Wednesday, April 4, 2012

List one or 2 adjectives to describe the tone of "The Lady or the Tiger" and explain your choice.

With an ironic tone, Frank R. Stockton narrates his "The Lady or the Tiger?"  This tone is used by Stockton to describe his unpleasant "semibarbaric king," thus forcing readers to realize how bad the king really is.  For instance, Stockton writes,



Among his borrowed notion was that of the public arena, in which, by exhibitions of manly and beastly valor, the minds of his subjects were refined and cultured.



But, the reader learns the the "refining" of the minds of the subjects comes from the death of the accused by a fierce tiger, or as the narrator states, "by the decrees of an impartial and incorruptible chance."

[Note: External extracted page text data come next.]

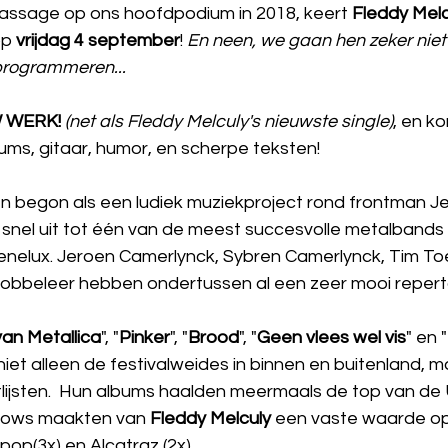
assage op ons hoofdpodium in 2018, keert 
Fleddy Melc
op 
vrijdag 4 september
! 
En neen, we gaan hen zeker nie
programmeren... 
 WERK!
(net als Fleddy Melculy's nieuwste single)
, en k
ms, gitaar, humor, en scherpe teksten! 
en begon als een ludiek muziekproject rond frontman J
snel uit tot één van de meest succesvolle metalbands 
nelux. Jeroen Camerlynck, Sybren Camerlynck, Tim Toe
bbeleer hebben ondertussen al een zeer mooi repertoi
van Metallica
", "
Pinker
", "
Brood
", "
Geen vlees wel vis
" en "
et alleen de festivalweides in binnen en buitenland, m
tlijsten.  Hun albums haalden meermaals de top van de 
shows maakten van 
Fleddy Melculy
 een vaste waarde o
pop(3x) en Alcatraz (2x).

These two adjectives seem key ones for Stockton's use of irony since the lover of the king's daughter is placed before the two doors in the arena where he is given the opportunity to choose a door.  After he selects a door, the judgment upon the young man will be "impartial" as it is only by a guess that the man chooses which door will prevent his death by the tiger and effect his marriage to a beautiful maiden instead.  Of course, the results are not impartial as, if the prisoner lives, he is forced to marry someone he does not know.  The "chance" that is involved in this choice is described as "incorruptible" because no one is supposed to know what is behind the doors. However, when the lover is in the arena as a prisoner, he looks at the princess and "the moment he looked upon her, he saw she had succeeded [in "discovering this mystery"].


Clearly, the king's system is anything but "poetic justice" as Stockton ironically states.